While weight is very important in electric aircraft, I was hoping to see an efficiency advantage as well (batteries weigh more than motors).
The top advantage of electric motors for aircraft is that they can fly at much higher altitude, therefore much lower air resistance, reducing energy requirements. Fuel-burning jet engines require a certain oxygen density to operate[1]. Electric motors don't need oxygen, and propellers/fans can operate even with very low air pressure.
"The limit on maximum altitude for engines is set by flammability- at very high altitudes the air becomes too thin to burn, or after compression, too hot. For turbojet engines altitudes of about 40 km appear to be possible, whereas for ramjet engines 55 km may be achievable. Scramjets may theoretically manage 75 km."
> and propellers can operate even with very low air pressure
How does that work exactly? Of course, my intuition is that lower air pressure means less to "push off of" but also less drag. And you've got certain constant overhead, like internal friction. Is there some sweet spot of air pressure where you'll get the best efficiency?
There is far more benefit to be had by reducing the weight of the motor than increasing the conversion efficiency, given that modern motors are already generally over 95% efficient, so there is just not that much left to gain there.

→ EXERCISE DATA
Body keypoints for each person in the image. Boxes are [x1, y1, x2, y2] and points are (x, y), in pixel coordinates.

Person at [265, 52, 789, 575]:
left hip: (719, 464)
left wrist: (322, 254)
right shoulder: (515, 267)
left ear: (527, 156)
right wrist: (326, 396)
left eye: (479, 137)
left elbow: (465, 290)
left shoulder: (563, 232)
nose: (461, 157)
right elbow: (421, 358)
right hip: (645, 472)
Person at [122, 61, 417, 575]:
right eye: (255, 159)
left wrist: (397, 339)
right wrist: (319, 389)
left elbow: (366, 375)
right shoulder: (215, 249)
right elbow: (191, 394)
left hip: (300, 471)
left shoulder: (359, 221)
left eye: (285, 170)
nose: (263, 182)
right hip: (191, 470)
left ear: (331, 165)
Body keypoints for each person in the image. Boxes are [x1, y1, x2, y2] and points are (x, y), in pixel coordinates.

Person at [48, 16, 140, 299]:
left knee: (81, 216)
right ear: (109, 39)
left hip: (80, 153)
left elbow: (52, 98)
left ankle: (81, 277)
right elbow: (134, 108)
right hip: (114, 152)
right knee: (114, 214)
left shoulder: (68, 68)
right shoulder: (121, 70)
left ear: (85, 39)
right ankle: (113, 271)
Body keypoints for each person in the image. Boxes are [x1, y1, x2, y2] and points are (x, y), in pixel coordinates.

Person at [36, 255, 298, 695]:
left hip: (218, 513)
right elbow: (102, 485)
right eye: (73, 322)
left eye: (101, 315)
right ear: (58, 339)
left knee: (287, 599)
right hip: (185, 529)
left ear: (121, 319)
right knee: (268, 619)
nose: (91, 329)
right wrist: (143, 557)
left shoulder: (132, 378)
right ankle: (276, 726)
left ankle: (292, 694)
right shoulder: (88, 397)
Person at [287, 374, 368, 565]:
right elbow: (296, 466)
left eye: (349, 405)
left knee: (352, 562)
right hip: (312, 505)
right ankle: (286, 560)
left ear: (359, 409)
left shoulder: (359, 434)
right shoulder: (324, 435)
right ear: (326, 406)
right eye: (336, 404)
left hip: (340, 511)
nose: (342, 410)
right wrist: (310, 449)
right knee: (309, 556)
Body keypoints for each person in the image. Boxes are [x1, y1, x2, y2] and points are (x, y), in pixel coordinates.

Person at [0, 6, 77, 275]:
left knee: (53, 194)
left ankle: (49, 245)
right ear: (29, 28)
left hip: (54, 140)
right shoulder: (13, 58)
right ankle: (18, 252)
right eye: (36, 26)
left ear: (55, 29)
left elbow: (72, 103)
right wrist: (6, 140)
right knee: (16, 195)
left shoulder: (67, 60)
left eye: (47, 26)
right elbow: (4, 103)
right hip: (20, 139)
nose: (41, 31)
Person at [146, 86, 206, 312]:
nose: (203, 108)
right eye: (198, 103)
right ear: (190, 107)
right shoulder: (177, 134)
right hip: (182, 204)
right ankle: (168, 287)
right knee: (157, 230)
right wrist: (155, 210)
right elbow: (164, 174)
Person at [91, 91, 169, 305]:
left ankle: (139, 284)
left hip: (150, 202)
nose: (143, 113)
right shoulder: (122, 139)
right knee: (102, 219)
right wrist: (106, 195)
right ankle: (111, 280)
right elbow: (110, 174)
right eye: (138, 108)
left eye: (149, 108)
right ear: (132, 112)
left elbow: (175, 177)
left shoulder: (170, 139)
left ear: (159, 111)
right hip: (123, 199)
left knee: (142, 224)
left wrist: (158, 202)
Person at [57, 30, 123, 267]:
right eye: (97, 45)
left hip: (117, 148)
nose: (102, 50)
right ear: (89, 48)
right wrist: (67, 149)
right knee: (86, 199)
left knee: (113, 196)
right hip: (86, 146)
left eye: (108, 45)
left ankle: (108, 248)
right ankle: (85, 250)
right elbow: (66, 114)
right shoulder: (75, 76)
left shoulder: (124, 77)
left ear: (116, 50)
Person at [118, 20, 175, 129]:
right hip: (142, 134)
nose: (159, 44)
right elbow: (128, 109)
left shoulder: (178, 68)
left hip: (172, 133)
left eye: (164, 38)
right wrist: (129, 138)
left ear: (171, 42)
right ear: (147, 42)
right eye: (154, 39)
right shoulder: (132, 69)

→ ACTION ITEM A
Check each statement against the thread on electric aircraft and answer yes or no, quoting the exact words from the thread that decide it: (i) Fuel-burning jet engines need a certain oxygen density to run. (ii) Ramjet engines are put at about 40 km of possible altitude. (iii) Modern motors are generally over 95% efficient.
→ ACTION ITEM B
From the thread on electric aircraft, return word for word the part that opens with the words containing "There is far" and closes with "to gain there.".

→ WRITTEN SOLUTION A
(i) Yes: "Fuel-burning jet engines require a certain oxygen density to operate"
(ii) No: "whereas for ramjet engines 55 km may be achievable"
(iii) Yes: "modern motors are already generally over 95% efficient"

→ WRITTEN SOLUTION B
There is far more benefit to be had by reducing the weight of the motor than increasing the conversion efficiency, given that modern motors are already generally over 95% efficient, so there is just not that much left to gain there.